This article will walk you through how to use the HateBERTimbau-YouTube model, a state-of-the-art transformer-based model designed to identify hate speech in Portuguese social media text.
What is HateBERTimbau-YouTube?
HateBERTimbau-YouTube is a fine-tuned variant of the HateBERTimbau model, specifically retrained on a dataset of 23,912 YouTube comments that focus on recognizing and classifying hate speech.
Features of the Model
- Developed by: kNOwHATE: kNOwing online HATE speech
- Funded by: European Union
- Language: Portuguese
Getting Started with HateBERTimbau-YouTube
To use the model, you can easily integrate it into your Python environment. The two common approaches are demonstrated below — using the model directly with a pipeline for text classification or fine-tuning it for specific tasks.
Using the Model Directly
To classify hate speech using the pre-trained model, you can do so with a few lines of code. Think of this as checking the temperature of a dish before serving it to determine if it’s too hot to handle:
python
from transformers import pipeline
classifier = pipeline("text-classification", model="knowhate/HateBERTimbau-youtube")
result = classifier("as pessoas tem que perceber que ser panasca não é deixar de ser homem, é deixar de ser humano")
print(result)
The classifier will return the label and score indicating whether the text contains hate speech.
Fine-tuning for Specific Tasks
If you require more tailored performance, you can fine-tune the model on your own dataset. Think of this as bringing a chef into your kitchen to adapt their recipe to better suit your taste:
python
from transformers import AutoTokenizer, AutoModelForSequenceClassification, TrainingArguments, Trainer
from datasets import load_dataset
tokenizer = AutoTokenizer.from_pretrained("knowhate/HateBERTimbau-youtube")
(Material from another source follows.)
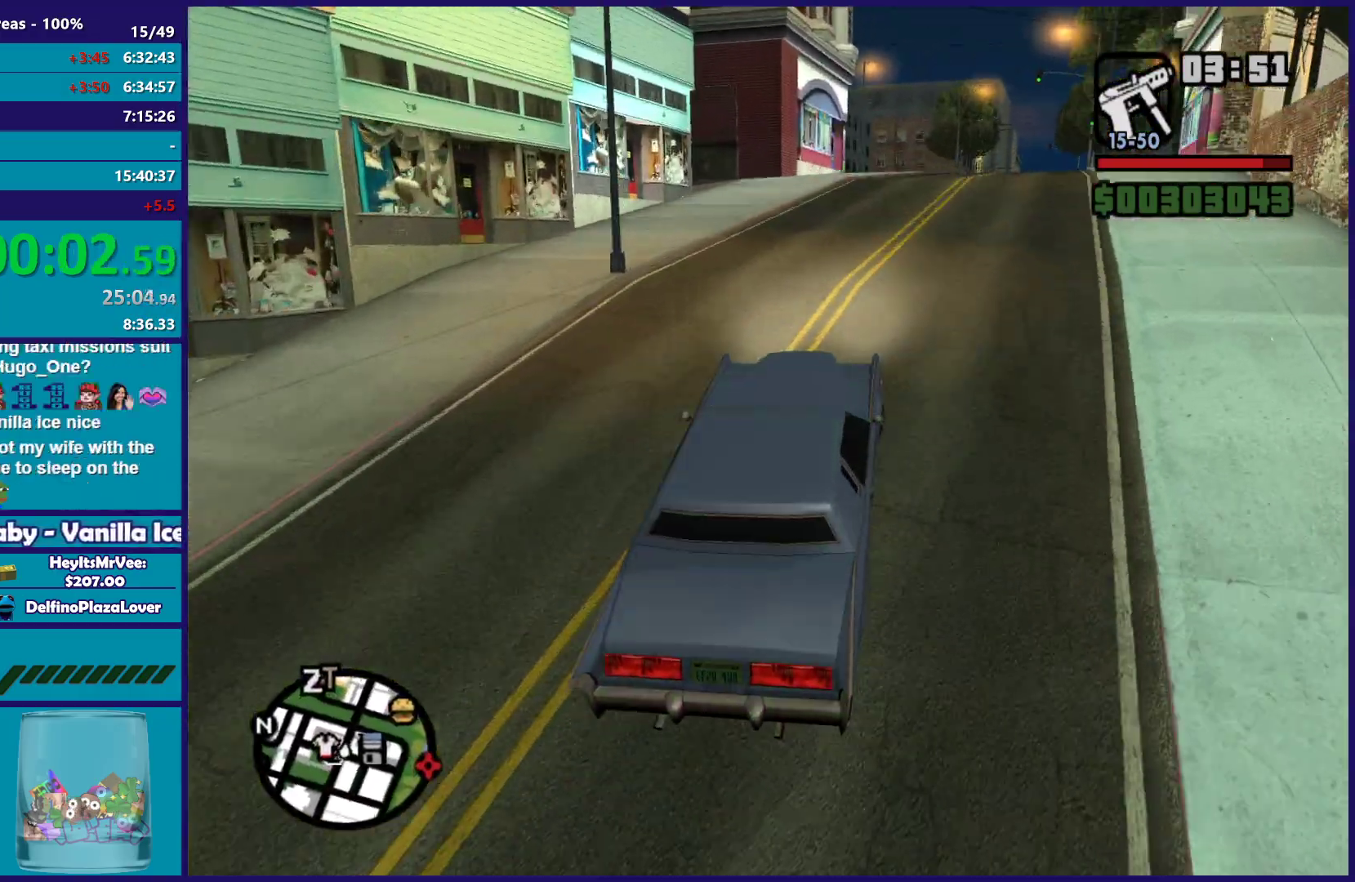
{"buttons": ["R2"], "left_stick": "center", "right_stick": "center", "button_events": []}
model = AutoModelForSequenceClassification.from_pretrained("knowhate/HateBERTimbau-youtube")
dataset = load_dataset("knowhate/youtube-train")
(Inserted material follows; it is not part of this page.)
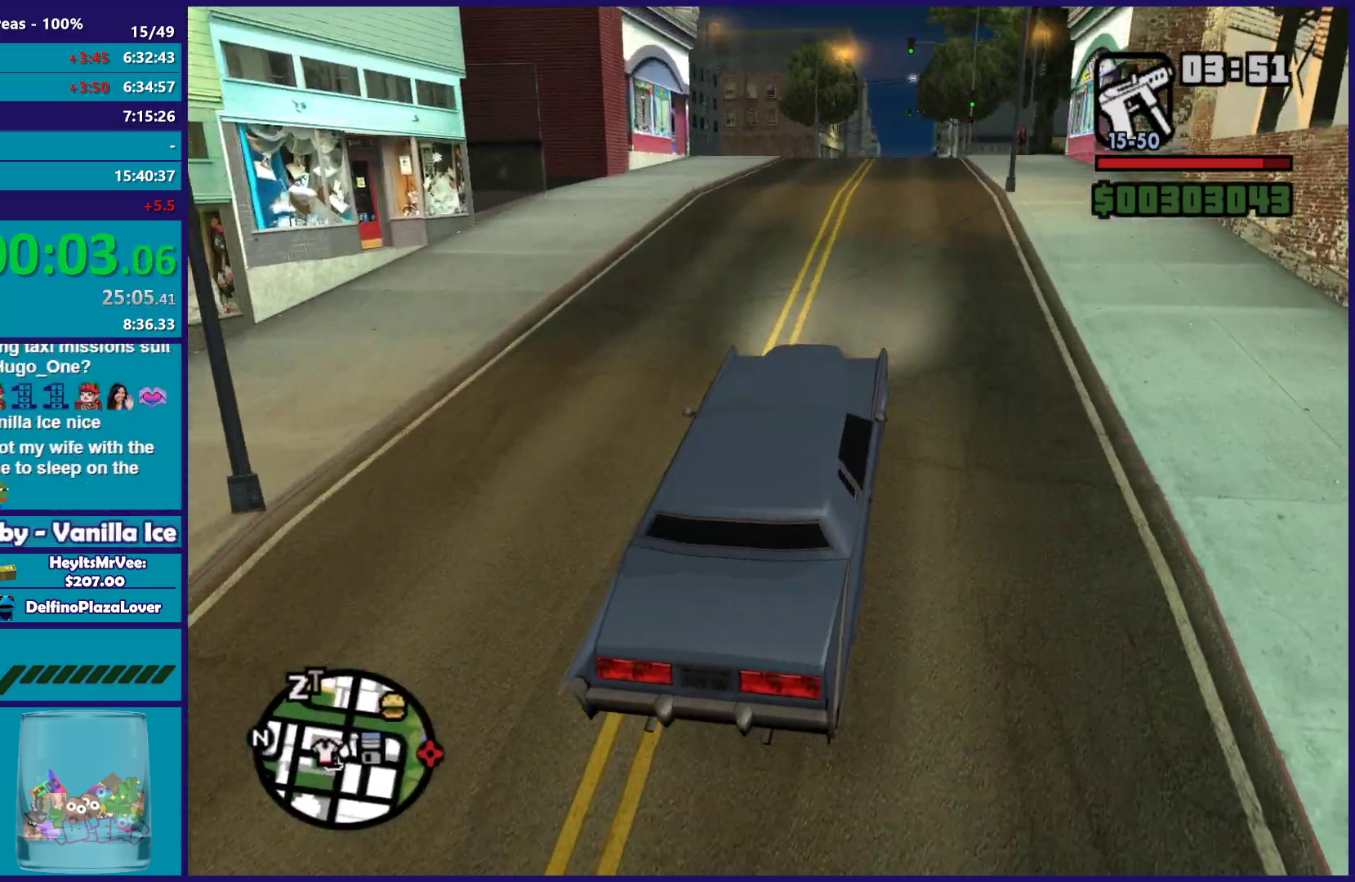
{"buttons": ["R2"], "left_stick": "center", "right_stick": "center", "button_events": []}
def tokenize_function(examples):
return tokenizer(examples["sentence1"], examples["sentence2"], padding="max_length", truncation=True)
tokenized_datasets = dataset.map(tokenize_function, batched=True)
training_args = TrainingArguments(
output_dir="hatebertimbau",
evaluation_strategy="epoch"
)
trainer = Trainer(
model=model,
args=training_args,
train_dataset=tokenized_datasets["train"],
eval_dataset=tokenized_datasets["validation"],
)
trainer.train()
This code will help you train the model with your specific dataset by defining how data is tokenized and the training parameters.
Troubleshooting Tips
- If you encounter issues loading the model, ensure you have the latest version of the Transformers library installed.
- If the model gives an unexpected classification, check the format of your input data to ensure it matches the required structure.
- For more robust results, consider increasing the size of your training dataset.
- Need further assistance or looking to collaborate? For more insights, updates, or to collaborate on AI development projects, stay connected with fxis.ai.
Conclusion
At fxis.ai, we believe that such advancements are crucial for the future of AI, as they enable more comprehensive and effective solutions. Our team is continually exploring new methodologies to push the envelope in artificial intelligence, ensuring that our clients benefit from the latest technological innovations.
Results of Model Testing
The model showed promising performance on the test dataset, achieving:
- Precision: 0.856
- Recall: 0.892
- F1-Score: 0.874
By utilizing HateBERTimbau-YouTube, you can effectively contribute to online safety and awareness, combatting hate speech in an increasingly digital world.